**Задание 1:** Преобразуй в CSV с двумя столбцами, «запрос» и «ответ», тот фрагмент записей, что открывается строкой, содержащей «Document page, 1500x1125 pixels.», и закрывается строкой, содержащей «title II этап», включая обе. Каждому запросу отведи одну строку, где его текст и ответ стоят в отдельных полях в кавычках, а переносы строк заменены пробелами.

Зощенко в своей «Голубой Книге», вроде бы, пошёл по другому пути – он снизил Историю до «советского говорка». Но ведь в чём тут смысл! Он описывал видение исторических фактов «уважаемым гражданином», у которого с античной Персией ассоциируются лишь персидская оттоманка и рахат-лукум, а рядом со словом «Германия» автоматически выскакивает слово «фашизм». Видение беспощадно острое, да. Хотел вывести весь мир на чистую воду – и вывел, да. Но у читателя «Голубой Книги» всё равно остаётся ощущение, что «уважаемый гражданин» немало упустил, что огромная часть исторических смыслов осталась за пределами его восприятия, воспитанного на коммунальной кухне, да так с уровня этой кухни и не поднявшегося. В сущности, такой взгляд не противоречит авторскому замыслу: Назар Синебрюхов или ещё кто-нибудь из любимых персонажей Зощенко не сильны по части духовности – а «Голубая Книга» изначально заявлена написанной от лица такого же человека, как они.

**Записи для обработки:**
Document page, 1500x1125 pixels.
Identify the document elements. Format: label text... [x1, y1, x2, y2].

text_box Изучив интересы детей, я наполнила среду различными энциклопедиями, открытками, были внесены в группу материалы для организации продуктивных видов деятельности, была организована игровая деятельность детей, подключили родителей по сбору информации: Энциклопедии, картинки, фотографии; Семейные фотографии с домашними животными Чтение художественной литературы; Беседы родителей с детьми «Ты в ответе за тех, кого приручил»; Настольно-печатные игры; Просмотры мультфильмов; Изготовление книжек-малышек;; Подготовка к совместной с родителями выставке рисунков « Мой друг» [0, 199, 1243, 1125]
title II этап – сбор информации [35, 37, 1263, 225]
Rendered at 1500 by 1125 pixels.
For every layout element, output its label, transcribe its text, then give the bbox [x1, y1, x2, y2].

---

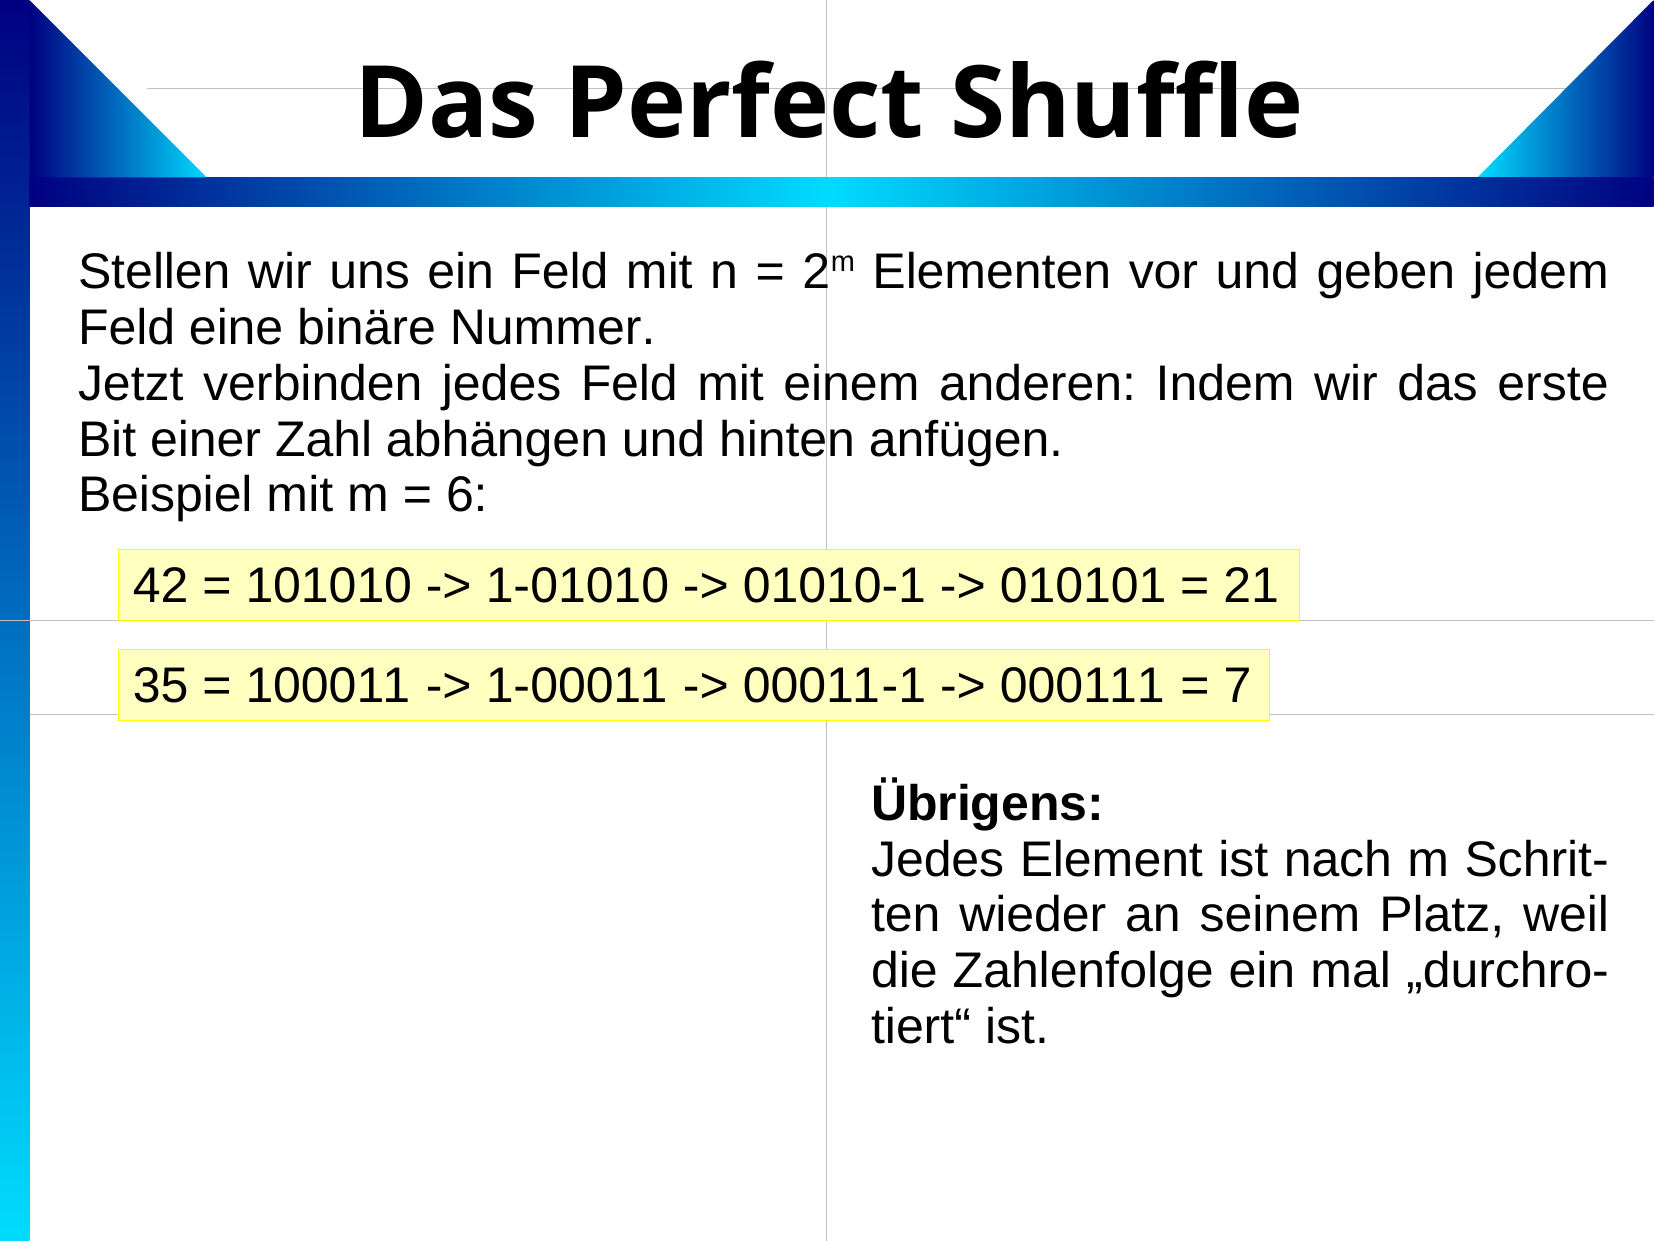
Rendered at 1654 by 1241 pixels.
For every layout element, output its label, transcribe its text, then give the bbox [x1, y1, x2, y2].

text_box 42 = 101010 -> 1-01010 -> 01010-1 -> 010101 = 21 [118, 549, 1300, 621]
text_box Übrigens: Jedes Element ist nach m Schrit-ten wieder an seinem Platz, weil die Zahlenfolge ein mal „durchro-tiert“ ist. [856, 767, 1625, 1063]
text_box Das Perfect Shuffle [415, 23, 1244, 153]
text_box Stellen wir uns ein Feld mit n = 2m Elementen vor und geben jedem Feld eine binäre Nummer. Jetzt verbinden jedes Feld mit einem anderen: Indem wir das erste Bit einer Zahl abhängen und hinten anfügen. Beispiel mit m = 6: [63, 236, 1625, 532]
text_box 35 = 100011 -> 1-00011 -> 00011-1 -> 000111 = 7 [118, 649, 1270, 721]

**Задание 2:** Продолжи рассуждение о «Голубой книге» Зощенко, начав сразу после его последнего предложения.

**Ответ на задание 1:**
запрос,ответ
"Document page, 1500x1125 pixels. Identify the document elements. Format: label text... [x1, y1, x2, y2].","text_box Изучив интересы детей, я наполнила среду различными энциклопедиями, открытками, были внесены в группу материалы для организации продуктивных видов деятельности, была организована игровая деятельность детей, подключили родителей по сбору информации: Энциклопедии, картинки, фотографии; Семейные фотографии с домашними животными Чтение художественной литературы; Беседы родителей с детьми «Ты в ответе за тех, кого приручил»; Настольно-печатные игры; Просмотры мультфильмов; Изготовление книжек-малышек;; Подготовка к совместной с родителями выставке рисунков « Мой друг» [0, 199, 1243, 1125] title II этап – сбор информации [35, 37, 1263, 225]"

**Ответ на задание 2:**
 

Вот этот факт – отметим. И подытожим: рассказчик «Голубой Книги» - ни в коей мере не участник исторических событий. Он – вечный школяр, недоучка, пытающийся в меру своего житейски острого, но приземлённого и примитивного ума – скорее, смекалки, ушлости – представить себе Екатерину Великую и Александра Македонского. Это он – недоучка – читая учебник истории (отрывки из этого мнимого учебника просто-таки выделены Зощенко курсивом), примеряет на себя царские и рыцарские облачения. «Голубая Книга» - это «уважаемый гражданин», представляющий себя цезарем и королём, это Иван Васильевич Бунша, «исполняющий обязанности» Иоанна Грозного.

 

А у Булгакова не Бездомный и не Шариков играют в прокуратора Иудеи – там действует Понтий Пилат собственной персоной. Ощутите разницу – вот настоящий Понтий Пилат, а вот сенатор Сулла «в легкой тунике и сандалиях на босу ногу», которого пытается изобразить зощенковский «историк».

 

Вот отсюда мы и перейдём плавно к главной теме и мысли – использованию новояза в фэнтези и исторической литературе.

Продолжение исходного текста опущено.